PDF(Pubmed)
Abstract:
Lipodystrophies are characterized by complete or selective loss of adipose tissue and can be acquired or inherited. Familial partial lipodystrophy (FPLD) is a hereditary lipodystrophy commonly caused by mutations in the LMNA gene. Herein, we report two cases of FPLD associated with podocytopathies. Patient 1 was diagnosed with FPLD associated with the heterozygous p.Arg482Trp variant in LMNA and had normal glucose tolerance and hyperinsulinemia. During follow-up, she developed nephroticrange proteinuria. Renal biopsy was consistent with minimal change disease. Patient 2 was diagnosed with FPLD associated with a de novo heterozygous p.Arg349Trp variant in LMNA. Microalbuminuria progressed to macroalbuminuria within 6 years and tonephrotic range proteinuria in the last year. He remained without diabetes and with hyperinsulinemia.
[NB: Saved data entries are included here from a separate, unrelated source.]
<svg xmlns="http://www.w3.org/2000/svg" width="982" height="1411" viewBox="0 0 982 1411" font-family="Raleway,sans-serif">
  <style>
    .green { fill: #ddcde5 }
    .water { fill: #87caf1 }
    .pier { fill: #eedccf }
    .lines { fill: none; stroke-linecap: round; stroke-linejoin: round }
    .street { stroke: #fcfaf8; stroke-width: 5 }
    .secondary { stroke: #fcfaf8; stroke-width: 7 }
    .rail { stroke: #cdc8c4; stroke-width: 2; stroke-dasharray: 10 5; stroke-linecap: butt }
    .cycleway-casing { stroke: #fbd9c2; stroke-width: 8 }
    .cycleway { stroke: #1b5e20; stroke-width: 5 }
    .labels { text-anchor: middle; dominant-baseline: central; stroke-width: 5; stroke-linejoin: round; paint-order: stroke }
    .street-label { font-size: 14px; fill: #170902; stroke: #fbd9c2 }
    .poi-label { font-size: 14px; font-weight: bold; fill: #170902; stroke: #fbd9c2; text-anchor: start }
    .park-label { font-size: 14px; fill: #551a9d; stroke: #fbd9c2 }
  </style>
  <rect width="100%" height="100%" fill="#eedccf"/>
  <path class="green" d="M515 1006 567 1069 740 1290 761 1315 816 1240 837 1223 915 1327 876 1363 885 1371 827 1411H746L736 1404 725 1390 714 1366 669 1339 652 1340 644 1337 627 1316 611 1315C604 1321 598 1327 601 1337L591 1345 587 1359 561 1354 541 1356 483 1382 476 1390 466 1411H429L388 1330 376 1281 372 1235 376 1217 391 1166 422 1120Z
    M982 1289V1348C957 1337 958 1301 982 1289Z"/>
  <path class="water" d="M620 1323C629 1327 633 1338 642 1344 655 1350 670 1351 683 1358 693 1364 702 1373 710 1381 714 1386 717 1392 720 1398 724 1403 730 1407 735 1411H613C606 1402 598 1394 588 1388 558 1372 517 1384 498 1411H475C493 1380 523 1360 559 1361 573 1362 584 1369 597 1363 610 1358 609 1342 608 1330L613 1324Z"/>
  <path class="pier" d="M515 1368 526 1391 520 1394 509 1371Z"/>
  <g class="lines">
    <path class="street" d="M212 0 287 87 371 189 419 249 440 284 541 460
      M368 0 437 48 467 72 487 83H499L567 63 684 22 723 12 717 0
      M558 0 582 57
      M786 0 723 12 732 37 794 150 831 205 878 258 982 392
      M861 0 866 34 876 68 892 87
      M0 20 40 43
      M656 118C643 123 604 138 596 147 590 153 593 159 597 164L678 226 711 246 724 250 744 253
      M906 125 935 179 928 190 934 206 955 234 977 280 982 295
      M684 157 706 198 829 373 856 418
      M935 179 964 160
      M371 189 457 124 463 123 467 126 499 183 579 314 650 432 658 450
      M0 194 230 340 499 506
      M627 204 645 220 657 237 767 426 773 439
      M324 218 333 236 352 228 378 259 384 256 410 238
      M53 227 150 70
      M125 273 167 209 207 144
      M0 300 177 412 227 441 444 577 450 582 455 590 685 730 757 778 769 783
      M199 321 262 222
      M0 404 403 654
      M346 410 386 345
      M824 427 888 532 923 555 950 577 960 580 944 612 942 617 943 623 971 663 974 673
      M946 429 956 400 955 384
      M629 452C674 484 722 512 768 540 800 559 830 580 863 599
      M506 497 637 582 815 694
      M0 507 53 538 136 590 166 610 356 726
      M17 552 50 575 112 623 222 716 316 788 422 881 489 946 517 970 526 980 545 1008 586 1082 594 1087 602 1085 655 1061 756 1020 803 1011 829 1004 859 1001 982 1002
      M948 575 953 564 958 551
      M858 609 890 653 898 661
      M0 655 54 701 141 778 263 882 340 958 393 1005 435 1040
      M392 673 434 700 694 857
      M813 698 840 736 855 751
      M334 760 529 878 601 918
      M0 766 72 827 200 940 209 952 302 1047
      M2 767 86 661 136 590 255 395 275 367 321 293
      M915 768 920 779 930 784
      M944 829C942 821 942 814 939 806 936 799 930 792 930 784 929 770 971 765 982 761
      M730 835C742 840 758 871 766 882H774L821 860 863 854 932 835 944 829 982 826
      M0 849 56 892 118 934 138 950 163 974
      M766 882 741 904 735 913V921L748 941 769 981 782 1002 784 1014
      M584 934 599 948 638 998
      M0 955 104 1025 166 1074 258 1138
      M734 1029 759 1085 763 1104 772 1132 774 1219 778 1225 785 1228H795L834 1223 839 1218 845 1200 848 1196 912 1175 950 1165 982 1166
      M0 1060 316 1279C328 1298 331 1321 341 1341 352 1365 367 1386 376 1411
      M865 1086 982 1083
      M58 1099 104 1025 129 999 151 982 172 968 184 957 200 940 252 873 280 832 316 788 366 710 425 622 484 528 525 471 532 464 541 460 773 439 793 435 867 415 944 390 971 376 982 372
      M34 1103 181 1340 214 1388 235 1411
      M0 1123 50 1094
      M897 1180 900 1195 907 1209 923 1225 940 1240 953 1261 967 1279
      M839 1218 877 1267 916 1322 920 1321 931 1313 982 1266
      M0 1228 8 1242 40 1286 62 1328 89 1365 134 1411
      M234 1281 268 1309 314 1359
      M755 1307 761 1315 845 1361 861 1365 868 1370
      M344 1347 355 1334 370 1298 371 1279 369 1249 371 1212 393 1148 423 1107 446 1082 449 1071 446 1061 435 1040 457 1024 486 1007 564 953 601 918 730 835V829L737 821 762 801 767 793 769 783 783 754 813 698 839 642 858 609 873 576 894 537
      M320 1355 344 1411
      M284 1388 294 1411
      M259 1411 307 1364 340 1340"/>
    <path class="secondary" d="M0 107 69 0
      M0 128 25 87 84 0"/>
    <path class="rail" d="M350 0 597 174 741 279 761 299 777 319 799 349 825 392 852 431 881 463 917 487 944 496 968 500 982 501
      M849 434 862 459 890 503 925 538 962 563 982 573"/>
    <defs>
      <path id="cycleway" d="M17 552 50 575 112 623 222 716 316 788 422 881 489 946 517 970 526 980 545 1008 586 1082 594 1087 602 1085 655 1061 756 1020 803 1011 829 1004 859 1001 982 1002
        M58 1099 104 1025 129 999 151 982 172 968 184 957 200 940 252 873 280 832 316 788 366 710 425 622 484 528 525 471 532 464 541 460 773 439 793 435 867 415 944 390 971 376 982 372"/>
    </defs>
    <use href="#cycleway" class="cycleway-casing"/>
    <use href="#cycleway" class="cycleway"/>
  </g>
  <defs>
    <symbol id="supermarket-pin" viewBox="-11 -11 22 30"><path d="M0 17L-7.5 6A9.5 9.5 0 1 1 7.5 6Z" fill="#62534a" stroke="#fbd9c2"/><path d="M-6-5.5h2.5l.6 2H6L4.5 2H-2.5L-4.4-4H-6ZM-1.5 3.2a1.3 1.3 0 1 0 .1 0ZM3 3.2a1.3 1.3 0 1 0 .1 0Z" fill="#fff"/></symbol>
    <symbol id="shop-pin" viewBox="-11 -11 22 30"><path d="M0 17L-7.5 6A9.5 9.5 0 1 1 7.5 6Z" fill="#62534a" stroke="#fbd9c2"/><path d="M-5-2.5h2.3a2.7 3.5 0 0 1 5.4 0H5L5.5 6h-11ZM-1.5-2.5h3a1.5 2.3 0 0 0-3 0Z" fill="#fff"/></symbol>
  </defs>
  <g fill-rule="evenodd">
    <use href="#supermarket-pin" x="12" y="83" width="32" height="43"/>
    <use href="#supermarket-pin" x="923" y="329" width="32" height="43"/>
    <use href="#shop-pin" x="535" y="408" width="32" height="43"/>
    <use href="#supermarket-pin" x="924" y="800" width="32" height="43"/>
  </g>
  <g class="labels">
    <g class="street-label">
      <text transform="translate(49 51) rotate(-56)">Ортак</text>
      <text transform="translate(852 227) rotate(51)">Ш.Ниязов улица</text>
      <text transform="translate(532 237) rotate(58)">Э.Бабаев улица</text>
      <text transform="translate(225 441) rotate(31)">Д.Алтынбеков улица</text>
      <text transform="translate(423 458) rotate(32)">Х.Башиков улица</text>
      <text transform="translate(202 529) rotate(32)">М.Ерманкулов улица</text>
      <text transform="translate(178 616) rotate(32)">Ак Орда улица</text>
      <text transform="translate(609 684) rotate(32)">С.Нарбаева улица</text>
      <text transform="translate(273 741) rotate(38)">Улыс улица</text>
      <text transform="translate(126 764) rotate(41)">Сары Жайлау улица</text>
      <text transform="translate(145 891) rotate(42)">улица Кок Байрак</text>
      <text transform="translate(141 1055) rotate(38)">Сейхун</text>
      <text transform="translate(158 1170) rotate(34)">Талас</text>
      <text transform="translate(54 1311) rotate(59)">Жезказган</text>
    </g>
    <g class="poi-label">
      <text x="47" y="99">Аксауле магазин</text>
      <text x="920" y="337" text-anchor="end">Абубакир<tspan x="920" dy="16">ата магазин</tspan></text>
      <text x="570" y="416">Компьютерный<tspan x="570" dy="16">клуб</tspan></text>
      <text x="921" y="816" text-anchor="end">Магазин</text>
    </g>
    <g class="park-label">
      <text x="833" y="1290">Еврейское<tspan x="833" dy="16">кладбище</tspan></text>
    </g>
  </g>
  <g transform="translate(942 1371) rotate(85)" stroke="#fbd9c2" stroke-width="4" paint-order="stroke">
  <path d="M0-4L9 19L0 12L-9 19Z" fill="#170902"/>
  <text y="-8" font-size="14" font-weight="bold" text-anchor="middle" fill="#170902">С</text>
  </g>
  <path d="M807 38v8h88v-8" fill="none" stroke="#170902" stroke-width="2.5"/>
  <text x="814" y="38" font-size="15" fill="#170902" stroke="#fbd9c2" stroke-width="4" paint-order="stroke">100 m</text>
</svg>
Renal biopsy revealed focal segmental glomerulosclerosis not otherwise specified. This report provides further evidence of variable features of lipodystrophy associated with LMNA variants and the importance of long-term follow-up with evaluation of kidney dysfunction.
摘要:
脂肪营养不良的特征在于脂肪组织的完全或选择性损失,并且可以是获得性或遗传性的。家族性部分脂肪营养不良(FPLD)是一种遗传性脂肪营养不良,通常由LMNA基因突变引起。在这里,我们报告了2例与足细胞病相关的FPLD。患者1被诊断患有与LMNA中的杂合子p.Arg482Trp变体相关的FPLD,并且具有正常的葡萄糖耐量和高胰岛素血症。随访期间,她出现了肾病性蛋白尿。肾活检与微小病变一致。患者2被诊断患有与LMNA中的从头杂合p.Arg349Trp变体相关的FPLD。微量白蛋白尿在6年内发展为大量白蛋白尿,并在去年发展为透生性蛋白尿。他没有糖尿病和高胰岛素血症。肾活检显示局灶性节段肾小球硬化,未另作说明。该报告提供了与LMNA变异相关的脂肪营养不良的可变特征的进一步证据,以及评估肾功能不全的长期随访的重要性。